Guru Besar Sosiologi Pendidikan Islam, Prof. Dr. Achmad Muhlis, mengatakan kritik yang sehat seharusnya berangkat dari kepedulian dan pengetahuan yang memadai.
Menurut dia, keberanian menyampaikan kritik perlu diimbangi dengan tanggung jawab terhadap persoalan di lingkungan sendiri.
"Kritik yang sehat tidak hanya diukur dari keberanian menyampaikan pendapat, tetapi juga dari kedalaman pengetahuan dan tanggung jawab moral. Kehormatan seseorang tidak diukur dari seberapa sering ia mengomentari orang lain, melainkan dari seberapa baik ia menjaga amanah di lingkungannya sendiri," jelas Achmad Muhlis, Selasa (21/7/2026).
Direktur Utama IBS Padepokan Kyai Mudrikah Kembang Kuning (PKMKK) Pamekasan itu mengaitkan pandangannya dengan salah satu filosofi Madura, yakni jegeh daporrah dibi', je' ajege'en deporrah oreng, yang berarti menjaga dapur sendiri dan tidak sibuk mengurusi dapur orang lain.
Menurut dia, filosofi tersebut bukan berarti mengajarkan seseorang untuk bersikap individualistis.

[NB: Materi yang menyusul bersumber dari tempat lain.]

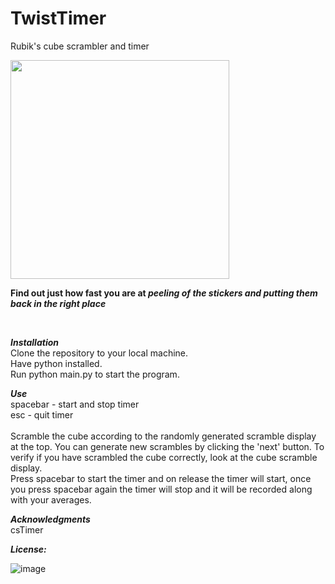 # TwistTimer

Rubik's cube scrambler and timer

<img src="https://user-images.githubusercontent.com/57689939/222673159-64f9bfc8-d06c-47d4-b8a3-f50e750043df.png" height="350">

<br>

**Find out just how fast you are at *peeling of the stickers and putting them back in the right place***

<br>

***Installation*** <br />
Clone the repository to your local machine. <br />
Have python installed. <br />
Run python main.py to start the program.

***Use*** <br />
spacebar - start and stop timer <br />
esc - quit timer <br />
<br />
Scramble the cube according to the randomly generated scramble display at the top. You can generate new scrambles by clicking the 'next' button. To verify if you have scrambled the cube correctly, look at the cube scramble display. <br />
Press spacebar to start the timer and on release the timer will start, once you press spacebar again the timer will stop and it will be recorded along with your averages.

***Acknowledgments*** <br />
csTimer

***License:***

![image](https://user-images.githubusercontent.com/57689939/220727747-d79ef686-83bb-4c21-b1d8-c177c97729c2.png)
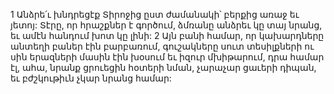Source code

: 1 Անձրե՛ւ խնդրեցէք Տիրոջից ըստ ժամանակի՝
բերքից առաջ եւ յետոյ:
Տէրը, որ հրաշքներ է գործում,
ձմռանը անձրեւ կը տայ նրանց,
եւ ամէն հանդում խոտ կը լինի:
2 Այն բանի համար, որ կախարդները անտեղի բաներ էին բարբառում,
գուշակները սուտ տեսիլքների ու սին երազների մասին էին խօսում
եւ իզուր մխիթարում,
դրա համար էլ, ահա, նրանք ցրուեցին հօտերի նման,
չարաչար ցաւերի դիպան,
եւ բժշկութիւն չկար նրանց համար:
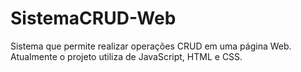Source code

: # SistemaCRUD-Web
Sistema que permite realizar operações CRUD em uma página Web. Atualmente o projeto utiliza de JavaScript, HTML e CSS.

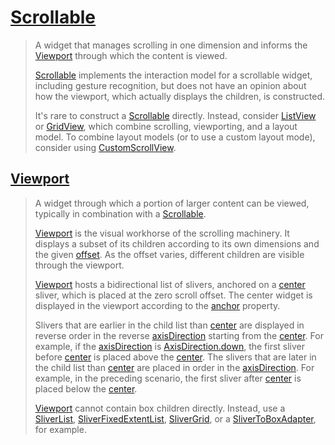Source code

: # [Scrollable](https://api.flutter.dev/flutter/widgets/Scrollable-class.html)

> A widget that manages scrolling in one dimension and informs the [Viewport](https://api.flutter.dev/flutter/widgets/Viewport-class.html) through which the content is viewed.
>
> [Scrollable](https://api.flutter.dev/flutter/widgets/Scrollable-class.html) implements the interaction model for a scrollable widget, including gesture recognition, but does not have an opinion about how the viewport, which actually displays the children, is constructed.
>
> It's rare to construct a [Scrollable](https://api.flutter.dev/flutter/widgets/Scrollable-class.html) directly. Instead, consider [ListView](https://api.flutter.dev/flutter/widgets/ListView-class.html) or [GridView](https://api.flutter.dev/flutter/widgets/GridView-class.html), which combine scrolling, viewporting, and a layout model. To combine layout models (or to use a custom layout mode), consider using [CustomScrollView](https://api.flutter.dev/flutter/widgets/CustomScrollView-class.html).

## [Viewport](https://api.flutter.dev/flutter/widgets/Viewport-class.html)

> A widget through which a portion of larger content can be viewed, typically in combination with a [Scrollable](https://api.flutter.dev/flutter/widgets/Scrollable-class.html).
>
> [Viewport](https://api.flutter.dev/flutter/widgets/Viewport-class.html) is the visual workhorse of the scrolling machinery. It displays a subset of its children according to its own dimensions and the given [offset](https://api.flutter.dev/flutter/widgets/Viewport/offset.html). As the offset varies, different children are visible through the viewport.
>
> [Viewport](https://api.flutter.dev/flutter/widgets/Viewport-class.html) hosts a bidirectional list of slivers, anchored on a [center](https://api.flutter.dev/flutter/widgets/Viewport/center.html) sliver, which is placed at the zero scroll offset. The center widget is displayed in the viewport according to the [anchor](https://api.flutter.dev/flutter/widgets/Viewport/anchor.html) property.
>
> Slivers that are earlier in the child list than [center](https://api.flutter.dev/flutter/widgets/Viewport/center.html) are displayed in reverse order in the reverse [axisDirection](https://api.flutter.dev/flutter/widgets/Viewport/axisDirection.html) starting from the [center](https://api.flutter.dev/flutter/widgets/Viewport/center.html). For example, if the [axisDirection](https://api.flutter.dev/flutter/widgets/Viewport/axisDirection.html) is [AxisDirection.down](https://api.flutter.dev/flutter/painting/AxisDirection.html), the first sliver before [center](https://api.flutter.dev/flutter/widgets/Viewport/center.html) is placed above the [center](https://api.flutter.dev/flutter/widgets/Viewport/center.html). The slivers that are later in the child list than [center](https://api.flutter.dev/flutter/widgets/Viewport/center.html) are placed in order in the [axisDirection](https://api.flutter.dev/flutter/widgets/Viewport/axisDirection.html). For example, in the preceding scenario, the first sliver after [center](https://api.flutter.dev/flutter/widgets/Viewport/center.html) is placed below the [center](https://api.flutter.dev/flutter/widgets/Viewport/center.html).
>
> [Viewport](https://api.flutter.dev/flutter/widgets/Viewport-class.html) cannot contain box children directly. Instead, use a [SliverList](https://api.flutter.dev/flutter/widgets/SliverList-class.html), [SliverFixedExtentList](https://api.flutter.dev/flutter/widgets/SliverFixedExtentList-class.html), [SliverGrid](https://api.flutter.dev/flutter/widgets/SliverGrid-class.html), or a [SliverToBoxAdapter](https://api.flutter.dev/flutter/widgets/SliverToBoxAdapter-class.html), for example.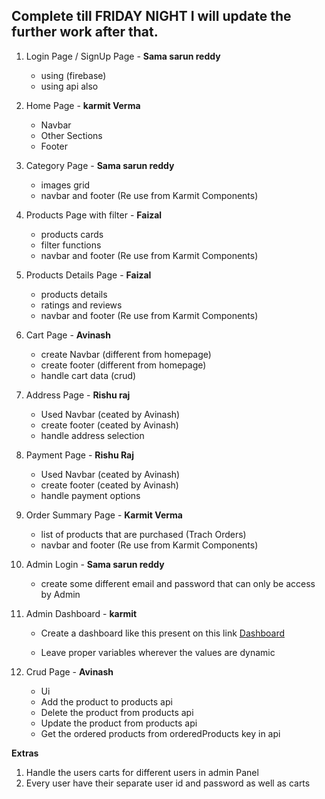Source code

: 
## Complete till FRIDAY NIGHT I will update the further work after that.


1. Login Page / SignUp Page - **Sama sarun reddy**
   - using (firebase)
   - using api also

2. Home Page - **karmit Verma**
    - Navbar 
    - Other Sections
    - Footer

3. Category Page - **Sama sarun reddy**
    - images grid
    - navbar and footer (Re use from Karmit Components)

4. Products Page with filter - **Faizal**
   - products cards
   - filter functions
   - navbar and footer (Re use from Karmit Components)

5. Products Details Page - **Faizal**
   - products details
   - ratings and reviews
   - navbar and footer (Re use from Karmit Components)

6. Cart Page -  **Avinash**
   - create Navbar (different from homepage)
   - create footer (different from homepage)
   - handle cart data (crud)

7. Address Page - **Rishu raj**
   - Used Navbar (ceated by Avinash)
   - create footer (ceated by Avinash)
   - handle address selection

8. Payment Page - **Rishu Raj**
   - Used Navbar (ceated by Avinash)
   - create footer (ceated by Avinash)
   - handle payment options

9. Order Summary Page - **Karmit Verma**
    - list of products that are purchased (Trach Orders)
    - navbar and footer (Re use from Karmit Components)

10. Admin Login - **Sama sarun reddy**
    - create some different email and password that can only be access by Admin

11. Admin Dashboard - **karmit**
    - Create a dashboard like this present on this link [Dashboard]("https://www.figma.com/file/HWqetPpkRqfPU2uCjHeL3x/Krait-UI-Admin-Dashboard-(Community)?t=zn6kVpCPy3vjZBFr-0)

    - Leave proper variables wherever the values are dynamic

12. Crud Page - **Avinash**
    - Ui 
    - Add the product to products api
    - Delete the product from products api
    - Update the product from products api
    - Get the ordered products from orderedProducts key in api


**Extras**

1. Handle the users carts for different users in admin Panel
2. Every user have their separate user id and password as well as carts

Sebaliknya, pesan itu mengandung etika tentang pentingnya menentukan prioritas dalam menjalankan tanggung jawab sosial.
Ia menilai seseorang yang terus-menerus mengkritik persoalan di daerah lain, tetapi mengabaikan masalah di lingkungan sendiri, berpotensi kehilangan legitimasi moral di hadapan masyarakat.
"Setiap daerah memiliki karakter, sejarah, kultur birokrasi, dan kapasitas fiskal yang berbeda. Mengukur keberhasilan suatu kebijakan tidak bisa hanya bermodalkan persepsi terbatas dari potongan informasi di media sosial," katanya.
Achmad juga mengingatkan bahwa kritik perlu disampaikan dengan mempertimbangkan konteks.
Perbedaan kondisi sosial, budaya, sejarah, serta kemampuan fiskal setiap daerah membuat suatu kebijakan tidak dapat dinilai hanya dengan membandingkan hasil akhirnya.